Whilst shopping in Bury yesterday we bumped into one of Maria’s friends, Matthew, who was also being pushed around the market by his parents. The mothers recognised each other, the fathers had never met and Maria & Matthew couldn’t be prompted into acknowledging one another. Catriona and Maria have made many good friends through attending National Childbirth Trust "Bumps and Babes" group and have developed a tight circle of half a dozen local mothers with a wider circle of friends spreading across Bury.
Lynn quickly explained to her husband; "This is Maria who can say ‘horse’." I inwardly smiled, it sounded a daft thing to say, but I knew exactly where she was coming from; there are so many toddlers and toddler’s mother’s names to remember that an extra piece of information such as this can aid the memory.
Then the smile turned outward as I realised that Maria must be held in high esteem in Matthew’s household for this verbal feat. I bristled with pride as I gazed down at my daughter but then it struck me that Matthew’s dad might think that her saying horse is the full extent of her talents. There’s much more to Maria than mere equine enunciation, she’s not a one trick pony (if you can pardon the pun).
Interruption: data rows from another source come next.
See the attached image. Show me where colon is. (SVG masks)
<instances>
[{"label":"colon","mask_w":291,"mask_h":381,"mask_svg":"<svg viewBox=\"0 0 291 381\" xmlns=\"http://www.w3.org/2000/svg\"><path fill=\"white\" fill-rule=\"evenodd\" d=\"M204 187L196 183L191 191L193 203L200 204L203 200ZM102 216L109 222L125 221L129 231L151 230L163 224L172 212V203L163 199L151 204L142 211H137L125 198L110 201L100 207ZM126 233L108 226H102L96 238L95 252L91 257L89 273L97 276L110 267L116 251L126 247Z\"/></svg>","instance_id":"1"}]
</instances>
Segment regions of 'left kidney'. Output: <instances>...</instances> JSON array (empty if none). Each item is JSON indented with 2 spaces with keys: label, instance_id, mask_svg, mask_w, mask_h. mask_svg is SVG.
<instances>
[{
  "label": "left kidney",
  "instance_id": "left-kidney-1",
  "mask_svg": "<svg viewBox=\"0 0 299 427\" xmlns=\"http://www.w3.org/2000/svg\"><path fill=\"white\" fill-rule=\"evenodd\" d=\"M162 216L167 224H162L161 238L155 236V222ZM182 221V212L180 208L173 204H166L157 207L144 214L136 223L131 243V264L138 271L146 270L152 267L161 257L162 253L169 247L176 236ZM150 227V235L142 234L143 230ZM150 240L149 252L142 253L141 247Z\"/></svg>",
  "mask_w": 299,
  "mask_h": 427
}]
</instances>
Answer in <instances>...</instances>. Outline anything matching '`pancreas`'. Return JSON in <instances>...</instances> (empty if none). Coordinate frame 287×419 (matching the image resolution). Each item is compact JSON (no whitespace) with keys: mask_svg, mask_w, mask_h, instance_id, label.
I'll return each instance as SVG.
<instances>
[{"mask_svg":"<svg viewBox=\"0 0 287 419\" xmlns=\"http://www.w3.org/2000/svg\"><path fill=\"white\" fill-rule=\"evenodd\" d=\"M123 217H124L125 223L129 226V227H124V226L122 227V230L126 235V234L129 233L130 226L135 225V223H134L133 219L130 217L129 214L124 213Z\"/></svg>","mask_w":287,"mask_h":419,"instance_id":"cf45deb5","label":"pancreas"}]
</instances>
Now I’m not a naturally competitive person and I’m aware of how awful and intolerable competitive dads are, but you do have a natural curiosity for what your offspring’s peers are doing and you can’t help comparing them with your own. For example I’m very envious of Sophie D who has been doing Elephant impressions for months now, whereas Maria barely recognises the animal (unless it is Elmer who if you don’t know is multicoloured and not very representative of his species).
I’m not aware that Maria is particularly advanced with her speech, but she does say some words very well, whilst others she seems to have a mental block with. I wouldn’t put her up on any pedestal but she can hold her own (in conversation) and Matthew’s family clearly thought she was performing above average in this area. The competitive dad sprung out of me and I piped up "She said her first sentence yesterday". I couldn’t believe how sickening I sounded. A real competitive Dad would have studied the expression of his opposite number and revelled in any sign of exasperation as he played a trump card as strong as this one, but I didn’t.
We recounted the "Cake Please" incident of the previous evening which would have softened the initial blow as a two word sentence is hardly the Gettysburg Address. However, on parting Lynn said that she expected Matthew would be made to practise his words by his Dad for much of the afternoon. Poor Matthew!